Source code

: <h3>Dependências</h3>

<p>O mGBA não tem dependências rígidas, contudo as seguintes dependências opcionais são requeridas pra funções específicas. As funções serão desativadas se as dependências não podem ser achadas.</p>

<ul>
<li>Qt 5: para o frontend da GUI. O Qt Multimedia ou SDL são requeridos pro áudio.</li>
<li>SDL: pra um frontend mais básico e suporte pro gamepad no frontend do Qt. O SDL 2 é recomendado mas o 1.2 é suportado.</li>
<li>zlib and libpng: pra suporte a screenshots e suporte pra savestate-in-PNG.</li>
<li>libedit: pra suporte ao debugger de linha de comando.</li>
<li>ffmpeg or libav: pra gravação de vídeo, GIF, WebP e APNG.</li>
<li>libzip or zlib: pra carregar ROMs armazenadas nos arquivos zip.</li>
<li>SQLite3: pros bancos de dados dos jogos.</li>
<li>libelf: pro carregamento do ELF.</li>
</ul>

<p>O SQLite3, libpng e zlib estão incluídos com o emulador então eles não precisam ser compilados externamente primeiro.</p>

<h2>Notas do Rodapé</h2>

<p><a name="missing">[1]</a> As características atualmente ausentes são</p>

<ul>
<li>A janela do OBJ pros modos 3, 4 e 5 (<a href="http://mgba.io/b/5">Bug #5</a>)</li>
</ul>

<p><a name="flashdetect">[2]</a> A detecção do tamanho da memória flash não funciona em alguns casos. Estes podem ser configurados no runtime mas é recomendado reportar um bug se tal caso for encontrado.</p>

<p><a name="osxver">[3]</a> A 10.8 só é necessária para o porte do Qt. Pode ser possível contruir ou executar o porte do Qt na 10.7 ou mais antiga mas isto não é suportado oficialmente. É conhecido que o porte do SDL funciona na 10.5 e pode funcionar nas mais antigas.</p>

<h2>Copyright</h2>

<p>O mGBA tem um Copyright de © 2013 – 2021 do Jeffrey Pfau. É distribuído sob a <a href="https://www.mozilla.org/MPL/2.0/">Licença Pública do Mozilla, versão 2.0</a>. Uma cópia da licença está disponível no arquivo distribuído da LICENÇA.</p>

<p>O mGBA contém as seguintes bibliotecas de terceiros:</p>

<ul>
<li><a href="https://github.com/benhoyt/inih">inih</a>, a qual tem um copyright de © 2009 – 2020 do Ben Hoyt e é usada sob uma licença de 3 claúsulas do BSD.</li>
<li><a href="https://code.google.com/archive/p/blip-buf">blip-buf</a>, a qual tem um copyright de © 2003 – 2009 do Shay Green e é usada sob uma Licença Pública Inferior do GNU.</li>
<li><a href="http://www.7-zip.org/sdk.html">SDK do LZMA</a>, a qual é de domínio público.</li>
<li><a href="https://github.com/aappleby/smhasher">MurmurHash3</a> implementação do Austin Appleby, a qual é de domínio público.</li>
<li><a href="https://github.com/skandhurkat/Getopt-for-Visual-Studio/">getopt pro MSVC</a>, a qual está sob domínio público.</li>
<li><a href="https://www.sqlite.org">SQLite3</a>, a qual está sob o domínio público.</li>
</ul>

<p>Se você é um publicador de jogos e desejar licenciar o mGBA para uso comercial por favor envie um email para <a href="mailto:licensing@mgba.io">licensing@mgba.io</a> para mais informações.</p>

Work request
For this exercise, all the data must be repeated exactly.

Problem solution
Source code

: <h3>Dependências</h3>

<p>O mGBA não tem dependências rígidas, contudo as seguintes dependências opcionais são requeridas pra funções específicas. As funções serão desativadas se as dependências não podem ser achadas.</p>

<ul>
<li>Qt 5: para o frontend da GUI. O Qt Multimedia ou SDL são requeridos pro áudio.</li>
<li>SDL: pra um frontend mais básico e suporte pro gamepad no frontend do Qt. O SDL 2 é recomendado mas o 1.2 é suportado.</li>
<li>zlib and libpng: pra suporte a screenshots e suporte pra savestate-in-PNG.</li>
<li>libedit: pra suporte ao debugger de linha de comando.</li>
<li>ffmpeg or libav: pra gravação de vídeo, GIF, WebP e APNG.</li>
<li>libzip or zlib: pra carregar ROMs armazenadas nos arquivos zip.</li>
<li>SQLite3: pros bancos de dados dos jogos.</li>
<li>libelf: pro carregamento do ELF.</li>
</ul>

<p>O SQLite3, libpng e zlib estão incluídos com o emulador então eles não precisam ser compilados externamente primeiro.</p>

<h2>Notas do Rodapé</h2>

<p><a name="missing">[1]</a> As características atualmente ausentes são</p>

<ul>
<li>A janela do OBJ pros modos 3, 4 e 5 (<a href="http://mgba.io/b/5">Bug #5</a>)</li>
</ul>

<p><a name="flashdetect">[2]</a> A detecção do tamanho da memória flash não funciona em alguns casos. Estes podem ser configurados no runtime mas é recomendado reportar um bug se tal caso for encontrado.</p>

<p><a name="osxver">[3]</a> A 10.8 só é necessária para o porte do Qt. Pode ser possível contruir ou executar o porte do Qt na 10.7 ou mais antiga mas isto não é suportado oficialmente. É conhecido que o porte do SDL funciona na 10.5 e pode funcionar nas mais antigas.</p>

<h2>Copyright</h2>

<p>O mGBA tem um Copyright de © 2013 – 2021 do Jeffrey Pfau. É distribuído sob a <a href="https://www.mozilla.org/MPL/2.0/">Licença Pública do Mozilla, versão 2.0</a>. Uma cópia da licença está disponível no arquivo distribuído da LICENÇA.</p>

<p>O mGBA contém as seguintes bibliotecas de terceiros:</p>

<ul>
<li><a href="https://github.com/benhoyt/inih">inih</a>, a qual tem um copyright de © 2009 – 2020 do Ben Hoyt e é usada sob uma licença de 3 claúsulas do BSD.</li>
<li><a href="https://code.google.com/archive/p/blip-buf">blip-buf</a>, a qual tem um copyright de © 2003 – 2009 do Shay Green e é usada sob uma Licença Pública Inferior do GNU.</li>
<li><a href="http://www.7-zip.org/sdk.html">SDK do LZMA</a>, a qual é de domínio público.</li>
<li><a href="https://github.com/aappleby/smhasher">MurmurHash3</a> implementação do Austin Appleby, a qual é de domínio público.</li>
<li><a href="https://github.com/skandhurkat/Getopt-for-Visual-Studio/">getopt pro MSVC</a>, a qual está sob domínio público.</li>
<li><a href="https://www.sqlite.org">SQLite3</a>, a qual está sob o domínio público.</li>
</ul>

<p>Se você é um publicador de jogos e desejar licenciar o mGBA para uso comercial por favor envie um email para <a href="mailto:licensing@mgba.io">licensing@mgba.io</a> para mais informações.</p>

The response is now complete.